• _Action item_
Copy everything from the line containing "differenza di un" down to the line containing "riequilibrare la barriera", swapping "fango" for "limo" and leaving all else as it stands.

Dataset entries
.....
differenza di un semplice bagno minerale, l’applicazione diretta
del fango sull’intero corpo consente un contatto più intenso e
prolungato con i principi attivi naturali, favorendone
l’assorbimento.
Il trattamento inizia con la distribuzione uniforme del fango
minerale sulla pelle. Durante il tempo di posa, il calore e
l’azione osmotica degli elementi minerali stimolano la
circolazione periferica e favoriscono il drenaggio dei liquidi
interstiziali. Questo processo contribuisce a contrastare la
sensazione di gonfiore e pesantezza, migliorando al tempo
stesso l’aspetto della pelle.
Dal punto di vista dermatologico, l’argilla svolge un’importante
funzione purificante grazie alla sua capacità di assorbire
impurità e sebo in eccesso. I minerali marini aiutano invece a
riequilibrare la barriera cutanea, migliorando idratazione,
.....
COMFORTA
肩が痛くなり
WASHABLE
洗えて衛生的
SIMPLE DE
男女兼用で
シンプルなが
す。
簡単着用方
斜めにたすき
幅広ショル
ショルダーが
.....
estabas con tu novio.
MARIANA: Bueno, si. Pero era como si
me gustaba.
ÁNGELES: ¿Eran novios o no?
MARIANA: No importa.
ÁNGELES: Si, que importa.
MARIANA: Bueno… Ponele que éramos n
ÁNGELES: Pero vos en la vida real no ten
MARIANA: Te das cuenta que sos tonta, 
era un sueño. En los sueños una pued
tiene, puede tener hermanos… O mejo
.....
• _Finished exercise_
differenza di un semplice bagno minerale, l’applicazione diretta
del limo sull’intero corpo consente un contatto più intenso e
prolungato con i principi attivi naturali, favorendone
l’assorbimento.
Il trattamento inizia con la distribuzione uniforme del limo
minerale sulla pelle. Durante il tempo di posa, il calore e
l’azione osmotica degli elementi minerali stimolano la
circolazione periferica e favoriscono il drenaggio dei liquidi
interstiziali. Questo processo contribuisce a contrastare la
sensazione di gonfiore e pesantezza, migliorando al tempo
stesso l’aspetto della pelle.
Dal punto di vista dermatologico, l’argilla svolge un’importante
funzione purificante grazie alla sua capacità di assorbire
impurità e sebo in eccesso. I minerali marini aiutano invece a
riequilibrare la barriera cutanea, migliorando idratazione,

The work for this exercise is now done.